Stellt sich die Frage, warum Frauen überhaupt einen Büstenhalter tragen. Die Antwort darauf ist, wie so oft, wenn es um den weiblichen Körper geht, simpel: Weil irgendwann bestimmt worden ist, dass sich das so gehört. Dass eine anständige Frau nicht ohne aus dem Haus geht, weil das sonst unzüchtig ist. Der BH dient demselben Zweck wie sein Vorläufer: Die weibliche Brust soll damit zwar präsentiert werden, aber nicht so, wie sie von Natur aus aussieht. Heisst: sie soll nicht wackeln. Sie soll keinesfalls den Eindruck erwecken, über Nippel zu verfügen. Und sie soll um Himmelswillen nicht tropfenförmig daherkommen, sondern gefälligst in präsentabler Position geradeaus gucken oder gar in die Höhe streben. Also wurde der Busen gehoben und gepusht und gequetscht. Das klingt so unbequem wie es ist: Träger schneiden ein, Bügel stechen in Rippen, Schalen drücken, Spitzenverzierungen jucken – die Brust wird dressiert, getrimmt und gequält.

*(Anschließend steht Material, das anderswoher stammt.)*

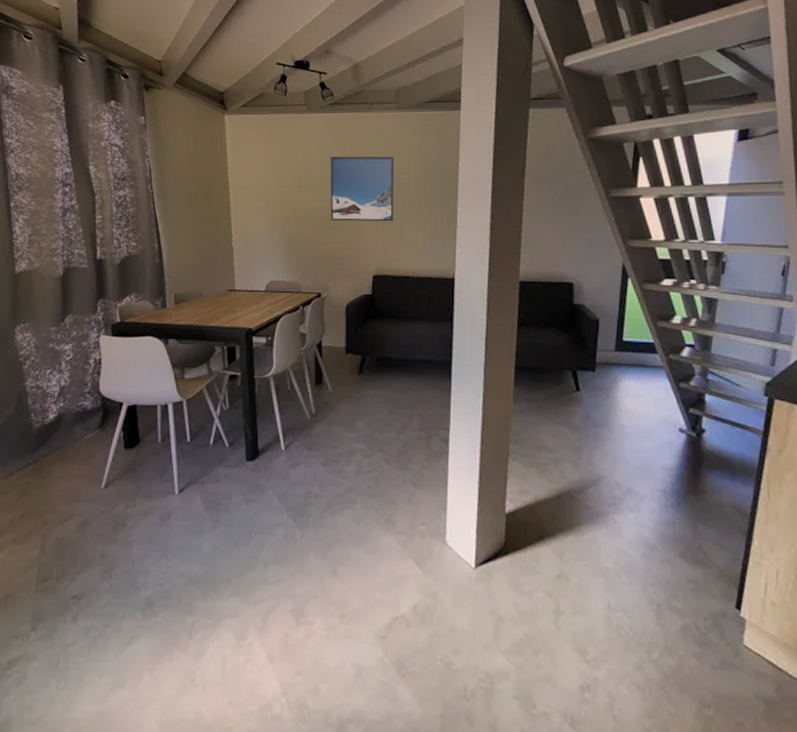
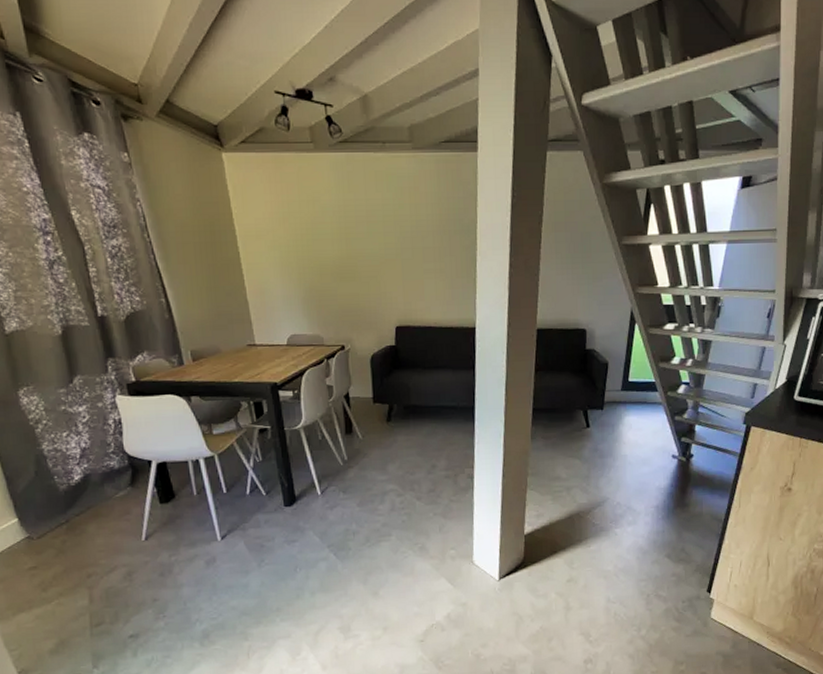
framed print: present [330,156,394,222] -> none [344,201,414,272]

Viele Frauen haben ganz offenbar keine Lust mehr, sich rüstungsartige Gebilde um die Brust umzuschnallen. Es steht ihnen viel mehr der Sinn nach Weichheit, nach einer sanften Umarmung, eigentlich nach einem liebe- und respektvollen Umgang mit ihren Brüsten. Still und leise hat sich der Soft-BH und die Bralettes an die Spitze der Beliebtheitsskala gedrängt – Modelle ohne Wattierung und Bügel, sogar ohne Häkchen und Nähte. Es entwickelt sich ein neues Körperbewusstsein – endlich! Endlich haben die Frauen und wohl allmählich auch die (Konsum)gesellschaft erkannt, dass der ganze Aufwand und die Plackerei letztlich unnötig sind. Aus medizinischer Sicht gibt es keinen Grund, einen BH zu tragen. Wie auch eine Studie von Professor Jean-Denis Rouillon vom Universitätsklinikum im französischen Besançon zeigt. Er hat bei über 300 Teilnehmerinnen die Auswirkungen einer BH-befreiten Brust untersucht. Auch er kam zu dem Schluss, dass ein BH nur hinderlich wirke und es für die Frau gesünder sei, keinen zu tragen. Auch ohne BH erschlaffen die Brüste bei den meisten Frauen nicht, das Muskelgewebe wurde sogar fester, die Trägerinnen hatten keine Rückenschmerzen mehr und bekamen besser Luft. Kurzum: Das Gesündeste scheint ein BH nicht zu sein. Ob Brüste nun schneller oder weniger schnell der Schwerkraft zum Opfer fallen, wenn sie eingepackt sind oder eben gerade nicht, ist völlig unklar. Es scheint eine Frage der Gene zu sein, ob und wie schnell die Brüste der Gravitation anheimfallen. Eine Frage des persönlichen Geschmacks und der Beschaffenheit der Brüste wieder ist es, ob es frau nun wohler ist mit oder ohne Büstenhalter. Für mich jedenfalls, war immer klar, dass ich frei über meinen Körper entscheide und immer die Freiheit wähle, auch beim BH-Tragen.